Since you do not have the appropriate test equipment, the best test will be to shoot a few test rolls and examine the outcome. That being said: Seek out a local minilab photofinisher; they should have an instrument called a densitometer. This is a device that passes a beam of light through developed photographic film and assigns a numerical value to the amount of light that makes it through the material.
Procure a gray card from a photo dealer. The gray card has gray surface that reflects 18% of the ambient light. Use a film camera loaded with a moderate speed film. Compose a picture making sure the gray card is predominant in the scene. Make sure the image of the gray card comprises about ¼ of image area. Use the light meter to read the exposure settings using the just the gray card as the target. The meter placement must be such that it receives only the reflected light from the gray card.
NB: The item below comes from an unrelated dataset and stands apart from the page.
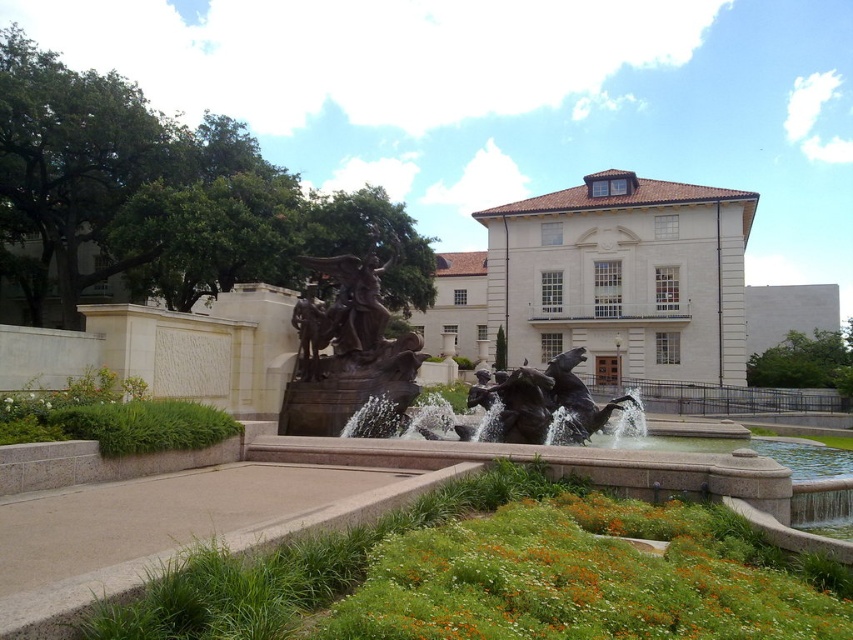
You are standing in the outdoor scene and want to reach the point marked at coordinates (534,474). Can you estimate how far this point is from your current position?

The point marked at coordinates (534,474) is 10.95 meters away from your current position.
Shoot a series of pictures that include and bracket the meter reading setting. I suggest 1 or perhaps ½ f-stop increments. Use placards included in the scene so you can correctly identify each frame and the exposure used. Use only the camera’s aperture setting to make this series, the shutter speed to be constant.
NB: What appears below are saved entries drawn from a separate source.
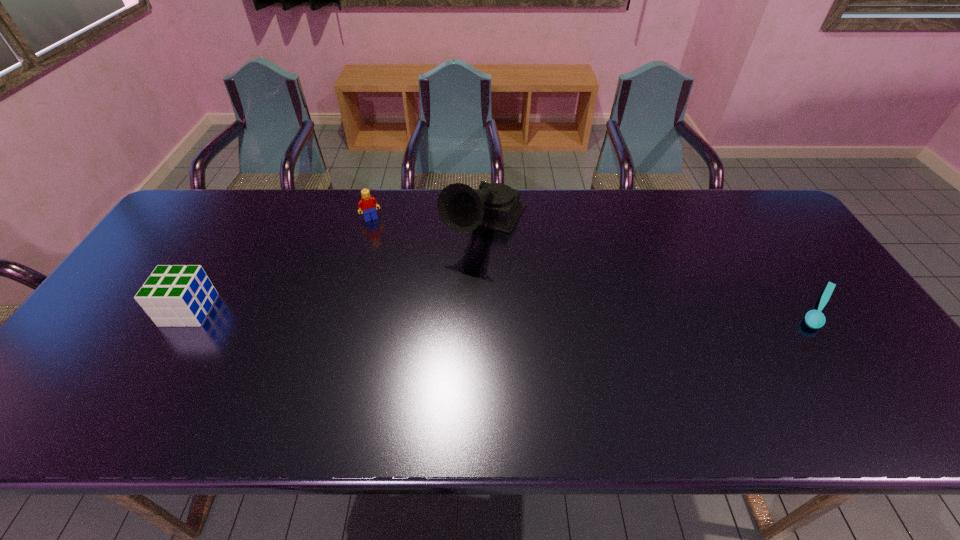
In order to click on free space on the desktop that is between the cube and the rightmost object and is positioned from the horn of the tallest object in this screenshot , I will do `click(432, 309)`.

What are the coordinates of `free space on the desktop that is between the leftmost object and the rightmost object and is positioned on the face of the second object from left to right` in the screenshot? It's located at (416, 309).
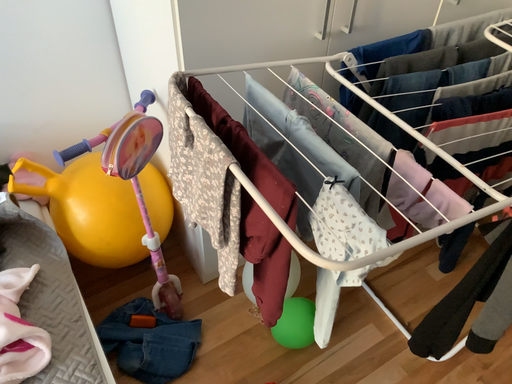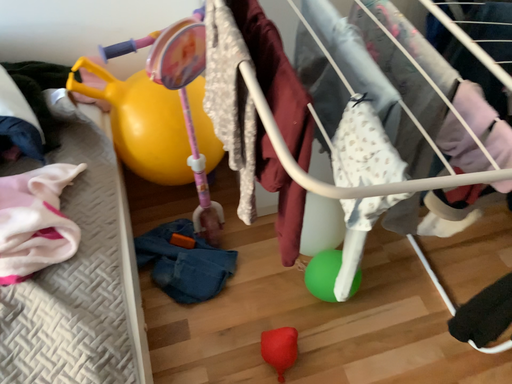
Question: Which way did the camera rotate in the video?

Choices:
 (A) rotated left
 (B) rotated right

Answer: (A)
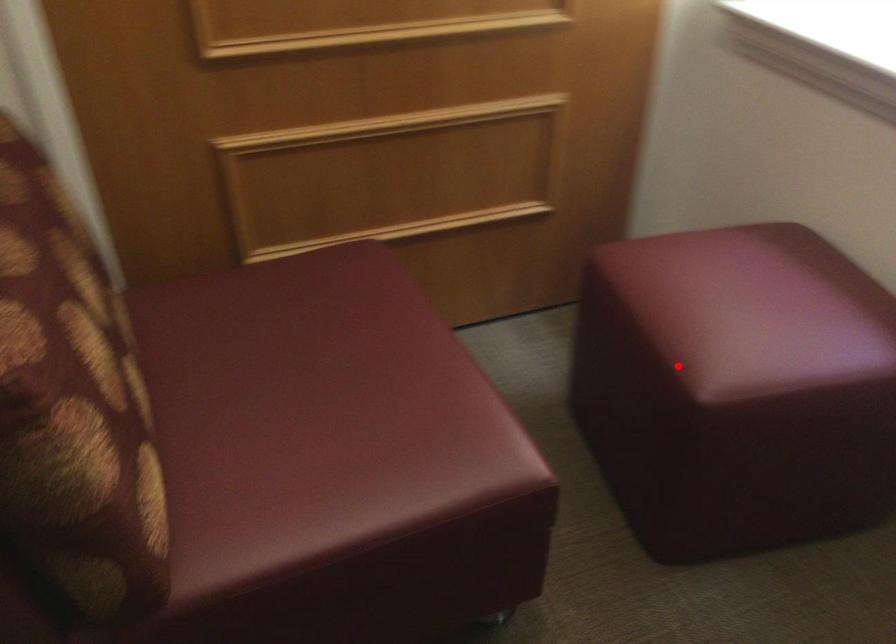
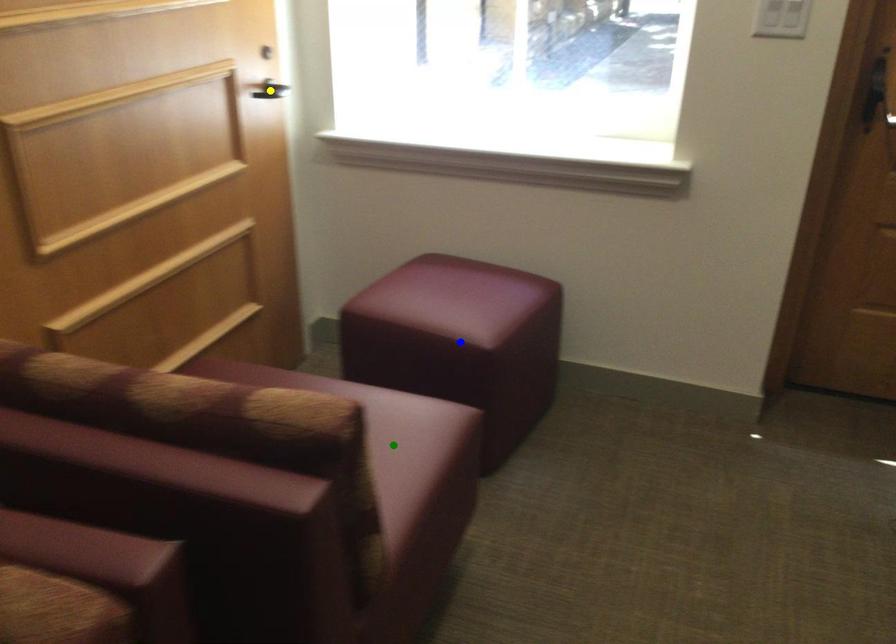
Question: I am providing you with two images of the same scene from different viewpoints. A red point is marked on the first image. You are given multiple points on the second image. Which spot in image 2 lines up with the point in image 1?

Choices:
 (A) yellow point
 (B) green point
 (C) blue point

Answer: (C)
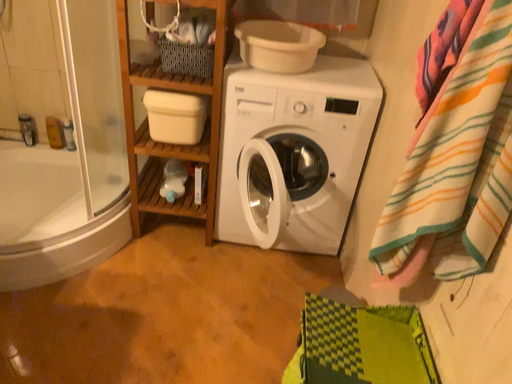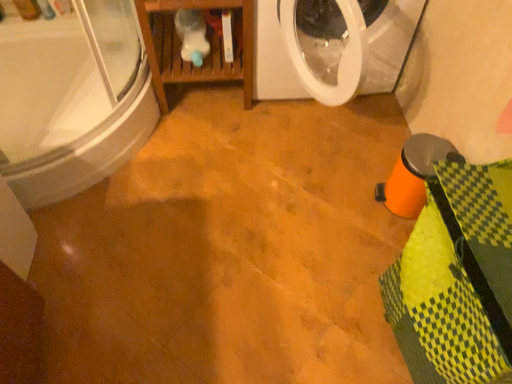
Question: Which way did the camera rotate in the video?

Choices:
 (A) rotated upward
 (B) rotated downward

Answer: (B)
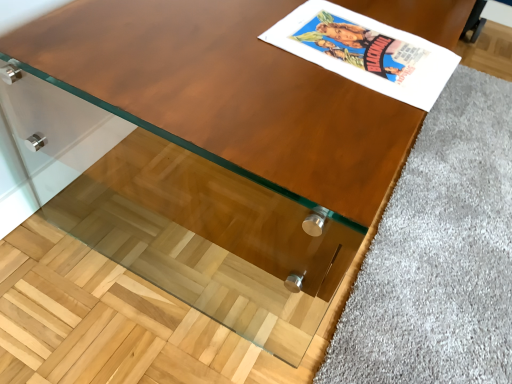
You are a GUI agent. You are given a task and a screenshot of the screen. Output one action in this format:
    pyautogui.click(x=<x>, y=<y>)
    Task: Click on the blank space situated above soft gray carpet at lower right (from a real-world perspective)
    Image resolution: width=512 pixels, height=384 pixels.
    Given the screenshot: What is the action you would take?
    pyautogui.click(x=459, y=196)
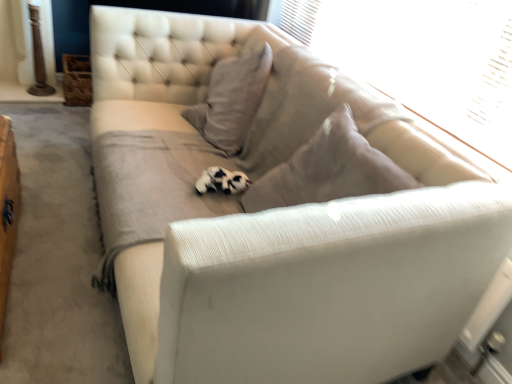
Question: Is transparent plastic window screen at upper right to the left of black and white fur at center from the viewer's perspective?

Choices:
 (A) yes
 (B) no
Have the roll developed by the photofinisher. Have the photofinisher read the values of the gray card with the densitometer. If black & white film, have them read the visual values (Yellow filter). The visual value trims the instruments response so it matches the human eye. If the test is preformed using color negative film, the Red reading is the significant value.
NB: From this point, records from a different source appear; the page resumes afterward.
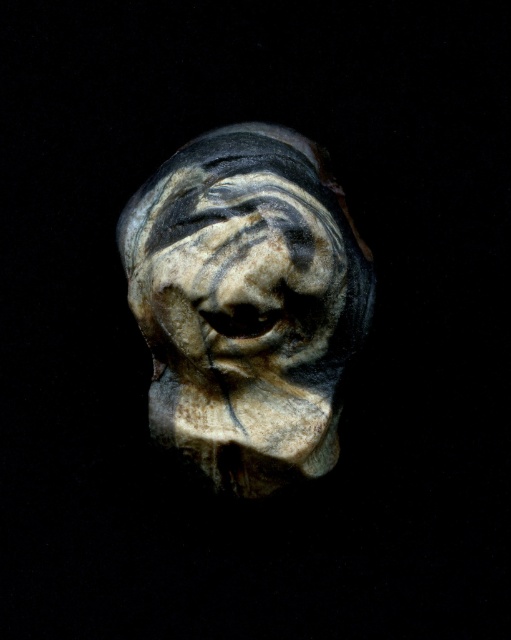
Is speckled stone head at center below speckled stone face at center?

Indeed, speckled stone head at center is positioned under speckled stone face at center.

Based on the photo, does speckled stone head at center lie behind speckled stone face at center?

No, it is in front of speckled stone face at center.

You are a GUI agent. You are given a task and a screenshot of the screen. Output one action in this format:
    pyautogui.click(x=<x>, y=<y>)
    Task: Click on the speckled stone head at center
    The image size is (511, 640).
    Given the screenshot: What is the action you would take?
    pyautogui.click(x=246, y=304)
The densitometer returns values in density units. This is the language of photo science. The 18% gray card reads the log base 10 value of 18% = log of 18 ÷ 100 =0.18 now 1/0.18 = 5.556 now log base 10 of 5.556 = 0.75. This is the value you are looking for. A spot-on exposure of a gray card provided the developing is spot on, reads 0.75. This value on the film is elevated by the value of the clear film (base fog). Suppose the base fog reads 0.10, then the gray card will read 0.75 + 0.10 =0.85.
Now each f-stop delta (change) elevates or depresses this reading. The delta for 1 f=stop is 0.30. However, this assumes a gamma of 1. Pictorial films with a gamma of 1 are too contrasty. Pictorial films generally have a gamma of 0.8. This being true, the delta for 1 f-stop change is 0.30 X 0.8 = 0.24. In other words a 1 f-stop over exposure will read 0.85 + 0.24 = 0.99, whereas a 1 f-stop under exposure reads 0.85 – 0.24 = 0.61. The delta for 1/3 f-stop is 0.08; the delta for 1/2 f-stop is 0.12.
By now you know this post is filled with gobbledygook, meaning there are lots of pitfalls to run a test on your meter. In closing, a visual trial and error test is likely best as opposed to using instrumentation.